Planners and urbanists have boisterously made the case that parking lots are a nightmare in terms of land use, and with good reason behind it. Considering the amount of land a typical shopping center’s parking lot takes up, there is a lot of ‘dead’ space in our communities. But what if parking lots are truly alive and can be made more alive with certain activities and creative design?
A piece in The New York Times covered what kinds of techniques are being implemented to make parking lots more usable. The article briefly dives into a number of ways that parking lot design and usage needs to be improved. Here at the Urbanist Dispatch, John Cruz described the greening of parking lots with greenhouses and farmers markets filling in the vast sea of parking. There are certainly plenty of cheap opportunities to fill up parking lots and create a sense of place even before a person reaches the distant storefront.
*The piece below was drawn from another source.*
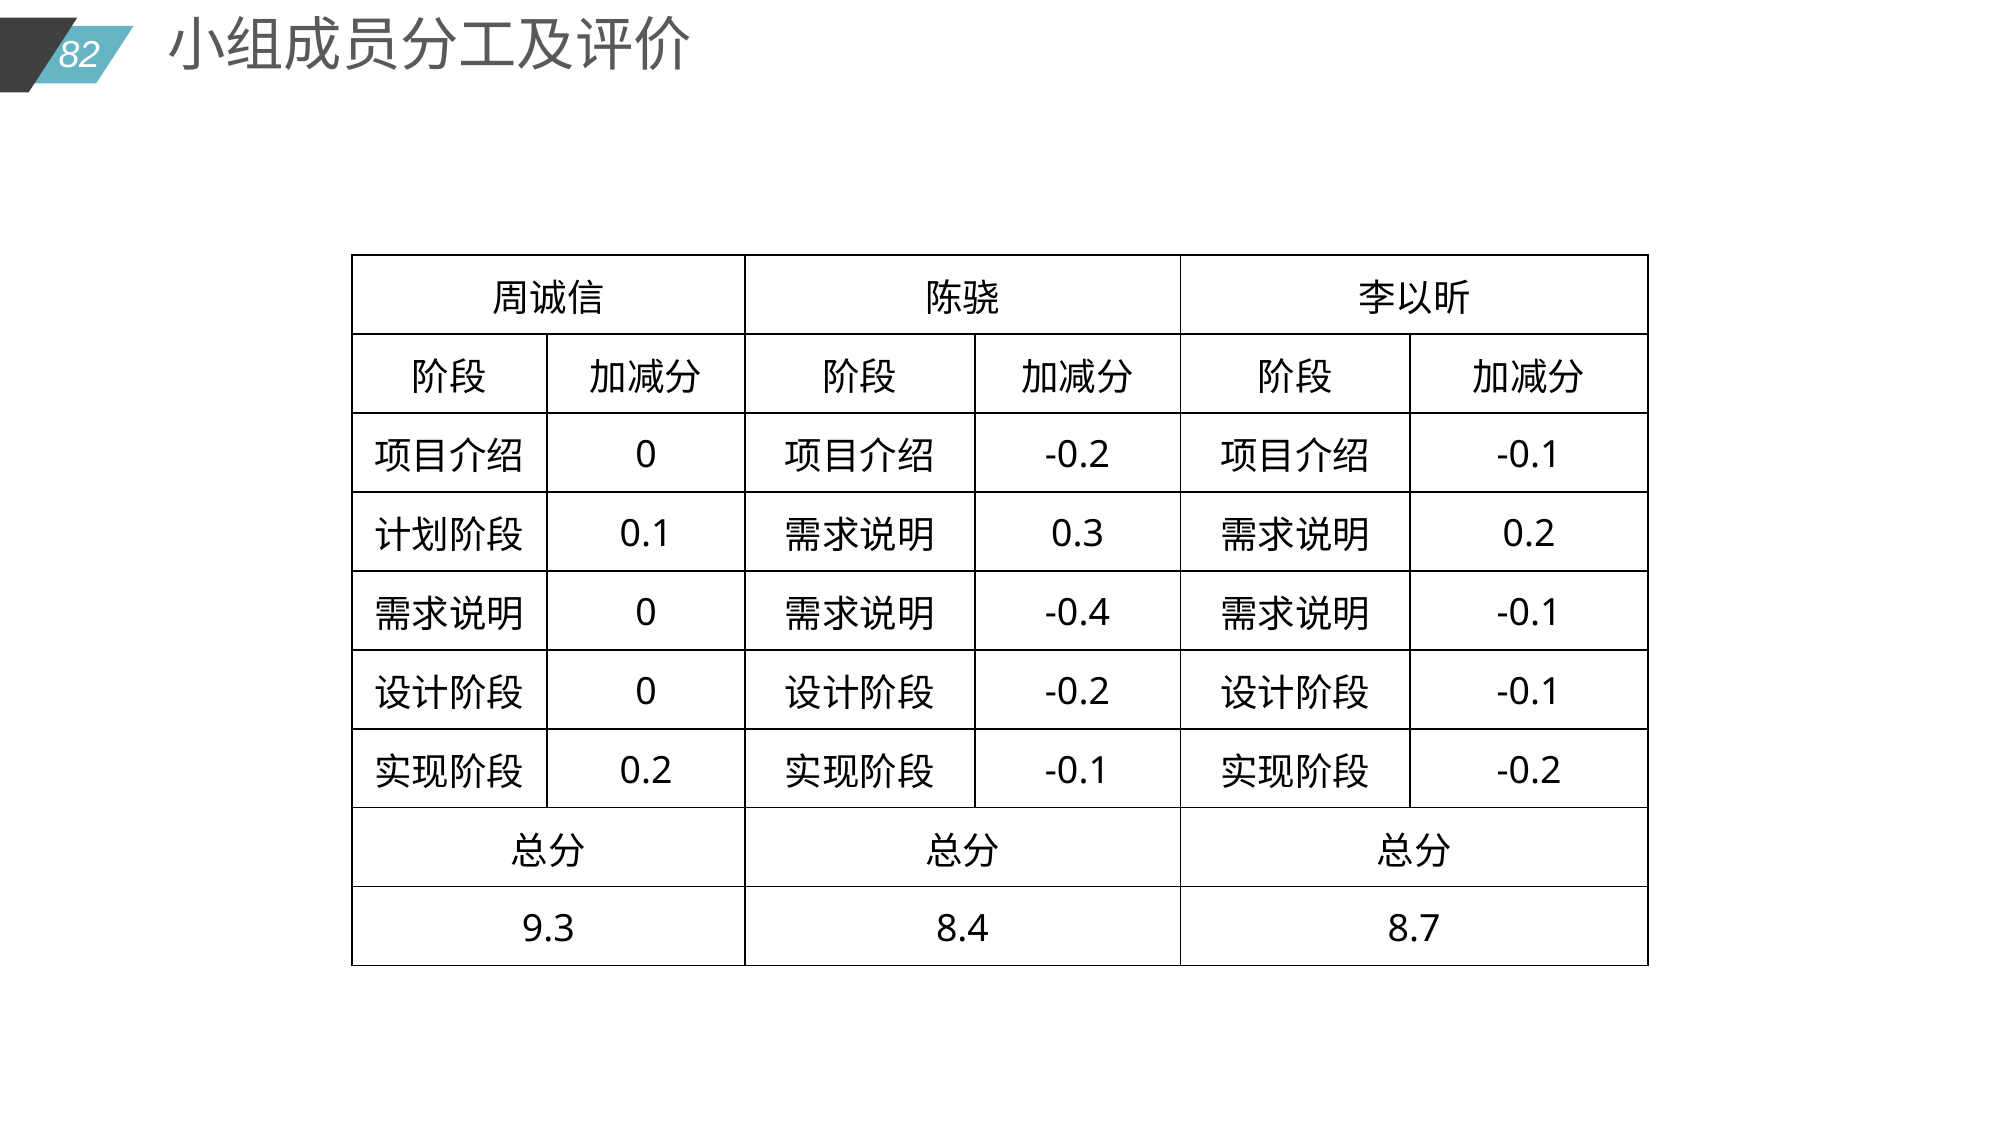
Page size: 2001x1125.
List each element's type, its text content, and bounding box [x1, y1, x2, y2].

One great perspective drawn out of the NY Times article is that even in a parking lot of a dead shopping center, life can be found. The article describes the Dutchess County Mall in Fishkill, NY (which lived a short life from 1974 to its official closing in 1998). The parking lot in its abandoned state would host a plethora of activity from fast food junkies stopping to eat their meal in the car, to the presence of a hot dog truck vendor, as well as a weekend flea market. An Ohio State University thesis paper describes the observed social behavior in shopping center parking lots. Talking accounted for 77% of all social behavior observed in the study, while 7% of social activity was play. Carefully scan a sea of parking next time you find yourself there and don’t be surprised if kids are pulling off skateboarding tricks in the back corner.
Taking notice of the types of social interaction that goes on within a parking lot is crucial to understand what to do with these spaces in the future. The perception may be that pedestrians struggle to live and move within the landscape of the automobile. Yet taking advantage of observed actions already going on in parking lots may provide better functionality for these large swaths of land, empty or busy alike.